As farm kids get older, it means there are more chores they are finally big enough to help with — whether it’s for the pure enjoyment of helping out on the farm, the purpose of contributing to the family, or to pad their piggy bank with a few dollars here and there.
Growing up, I remember always wanting to help with the next big job or to finally be strong enough, tall enough, or just old enough to help in bigger ways.
When my three siblings and I were young, we started out helping on the farm with small, age-appropriate chores. To prevent punctured tires (and probably just to keep us occupied, if I’m being honest), we would pick up nails left behind during new construction projects each summer — usually earning 1 cent per nail. Collecting trash and recycling items from tractor cabs was a common chore; as was scrubbing calf bottles, sweeping the barn, holding plastic down when we covered the bunker, or the all-time classic of holding the flashlight (which no one can ever seem to do right) while dad fixed anything and everything around the farm. As we got older, we gained responsibility and skills to assist in larger ways with fieldwork, feeding the animals, and milking our dairy herd.
While these are just small chores farm kids experience throughout their childhood, they culminated into the way I approach work and see the world today. I learned the importance and positive aspects of always having something meaningful to do, contributing to our family’s livelihood, caring for living things, working with my hands, taking on responsibility, building a strong work ethic, and learning a variety of skills.

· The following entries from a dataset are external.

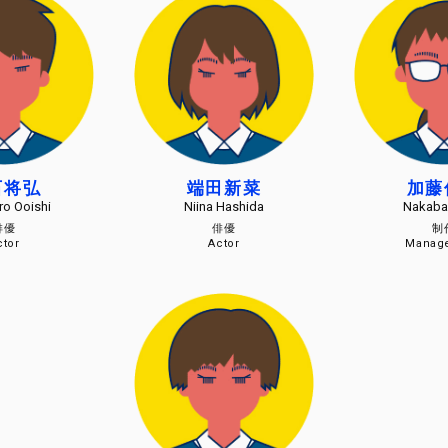
石将弘
端田新菜
加
ro Ooishi
Niina Hashida
Nakaba
俳優
俳優
ctor
Actor
Manag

There is so much to be gained through little chores that gradually grow into larger responsibilities and overall philosophies. I’m sure they won’t realize it as it’s happening, but these are the things we hope to instill in our family’s little farmhands.
The author dairy farms with her parents and brother near Hawkeye, Iowa. The family milks approximately 300 head of grade Holstein cows at Windsor Valley Dairy LLC — split half and half between a double-eight parallel milking parlor and four robotic milking units. In the spring of 2020, Molly decided to take a leap and fully embrace her love for the industry by returning full time to her family’s dairy.